● TEXT TO READ:
=====

IMG_9116Speaking of shelf space, books are one thing we can hardly cut back on, but we do try. Book space is a priority for us, but we have become choosier about what we buy and what we actually keep. A charity book sale I organise twice a year keeps us under control as I make sure we shift out a couple of boxes to donate each time around.

I am just as much of a thrifter as ever, but what I buy has changed. Last year I scooped a grandfather clock for $10, only to get it home and realise I bought it for our old house. It did not fit in at all with our all-white condo. Plus it had a truly hideous jerry-rigged red clock face. To make the best of it, I ripped out the clock and now the whole thing is a tower bookshelf. Score! Now I just need to paint it white.

As much as we buy, we must get rid of, so it means we have stuff constantly moving in and out. If things don’t “fit” with our lifestyle now, out they go. Oddly enough a painting of antique wooden potato mashers fits much better in a big country kitchen than in a modern condo-sized one. Here it just looks weird.

Sometimes when we visit friends, I look around and observe their stuff compared to ours. I can’t help it, everybody does it so don’t pretend you wouldn’t. It is kind of fascinating. Some friends have a big house but are quite minimalist, with actual empty space in their home. I’ll call it “room to breathe.” Others have so much stuff, every gadget, game, toy, movie, appliance and recreational aid I can possibly imagine. I look at it and I feel a little envious, sure, but I also feel better about what we own. I feel like if I had all that extra baggage, it would stress me out. Sure, maybe our kids would love all that stuff. But they also really love what they have. We have ENOUGH.

Such a big word, enough.

=====

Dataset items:
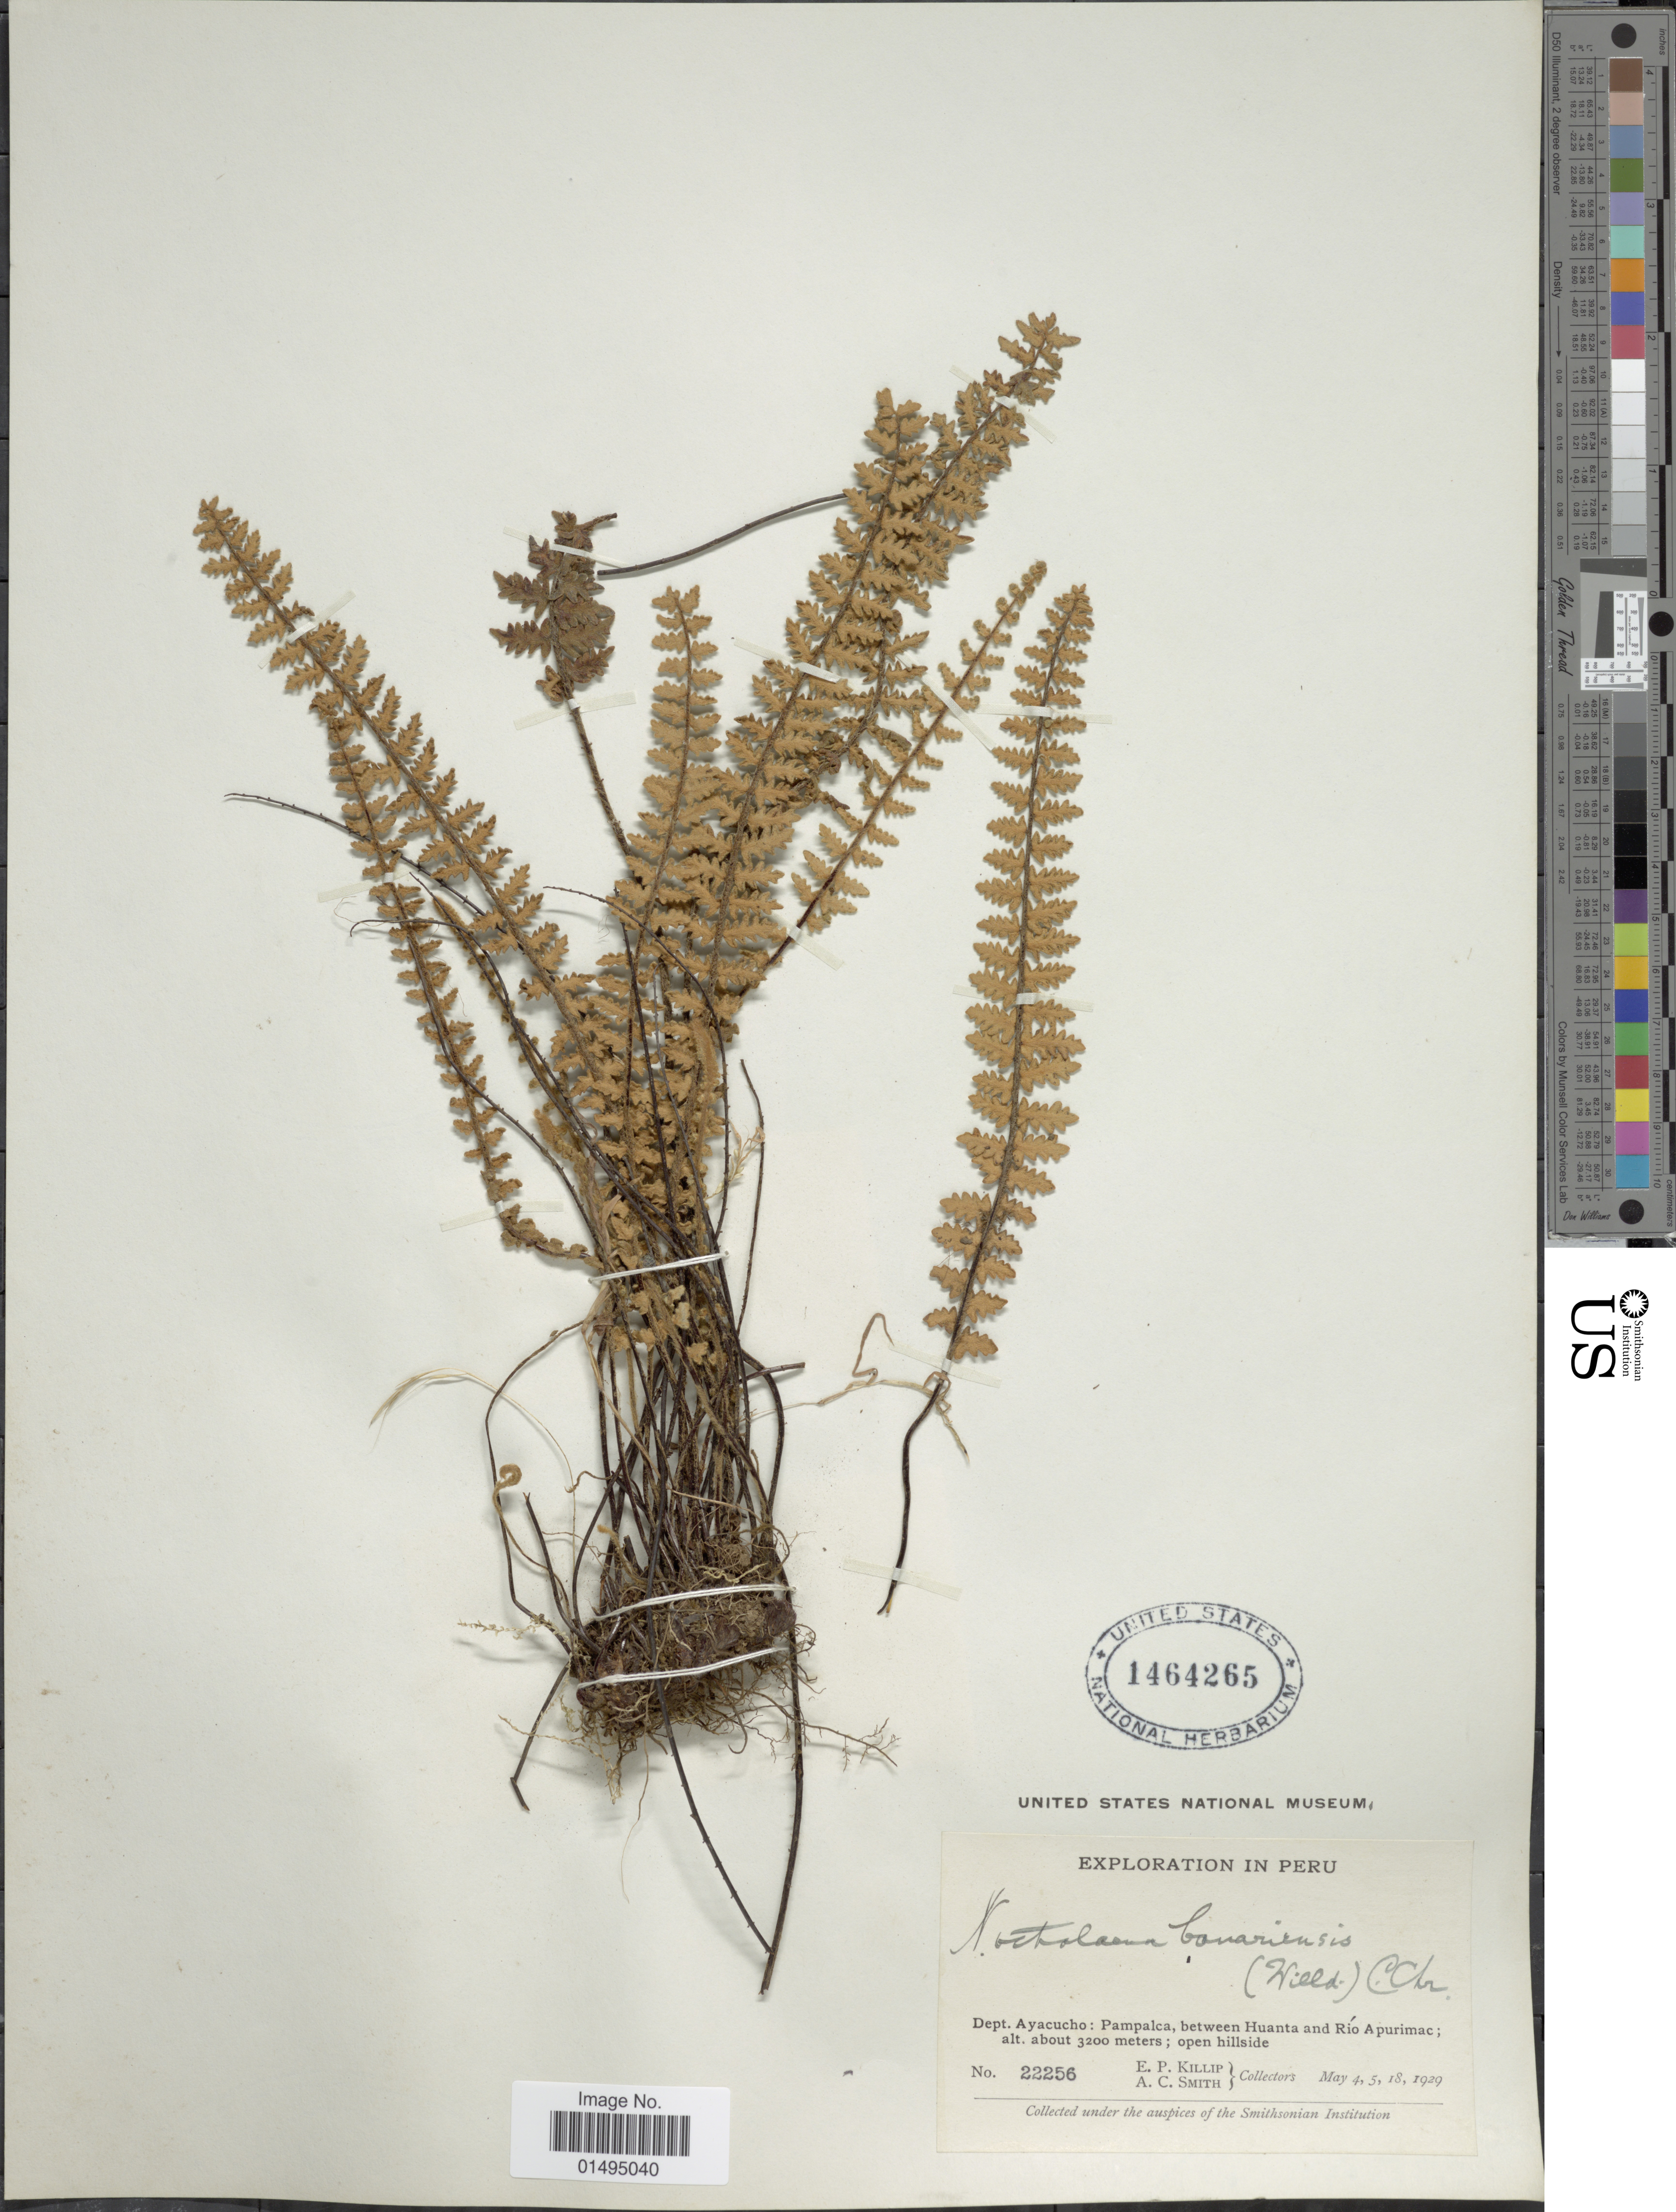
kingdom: Plantae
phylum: Tracheophyta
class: Polypodiopsida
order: Polypodiales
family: Pteridaceae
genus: Myriopteris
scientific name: Myriopteris aurea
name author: (Poir.) Grusz & Windham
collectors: E. P. Killip & A. C. Smith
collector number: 22256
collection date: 1929-05-04/1929-05-18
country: Peru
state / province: Ayacucho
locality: Dept. Ayacucho : Pampalca, between Huanta and Rio Apurimac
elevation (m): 3200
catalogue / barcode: US 1464265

=====

● PROBLEM SET:
1 - Echo the passage of the post about having enough from "I am just as" to "just looks weird.".
2 - In the post about having enough, what kinds of things do some friends with lots of stuff own? List each one it names.
3 - Pick up the post about having enough after its last sentence and keep writing.
This data comes from a different source than the post about having enough.

● RESULTS IN ORDER:
1 -
I am just as much of a thrifter as ever, but what I buy has changed. Last year I scooped a grandfather clock for $10, only to get it home and realise I bought it for our old house. It did not fit in at all with our all-white condo. Plus it had a truly hideous jerry-rigged red clock face. To make the best of it, I ripped out the clock and now the whole thing is a tower bookshelf. Score! Now I just need to paint it white.

As much as we buy, we must get rid of, so it means we have stuff constantly moving in and out. If things don’t “fit” with our lifestyle now, out they go. Oddly enough a painting of antique wooden potato mashers fits much better in a big country kitchen than in a modern condo-sized one. Here it just looks weird.

2 - Gadgets, games, toys, movies, appliances, recreational aids

3 -
Sure, I would take an RV. A second bathroom is definitely in our future but I will never go back to having three to clean. I won’t say no to a dishwasher. (two years and counting without that) An unlimited book budget would be lovely, but we kind of have that already with the library. A wee bit more room and we could squeeze in another cat and maybe even a dog. (Husband screams “Noooooooooo!”) But honestly, we have enough.

It is enough for us.

IMG_8595 (1)

Do you feel buried in stuff? How do you know when you have enough?

More and more (and less) Part 2

Once I get going on the “simplify” theme, it is hard to stop. Especially when the simplifying actually saves me money.

Oh, if you are just joining me now on the “saving money and simplifying stuff” theme, you might want to read this post first.

Something we are quite passionate about now is growing at least some of our own food. It is cheaper, it tastes better, and it is so ridiculously easy to do that almost everyone can do it. Literally, we prep the soil with a bit of compost and cow poop, plant it and basically ignore it until it is time to start snacking on snow peas and strawberries. Sometimes when I need a little time to myself, a bit of stress relief, I do some weeding. Well worth the few bucks we spend on seeds and new garden gloves every spring.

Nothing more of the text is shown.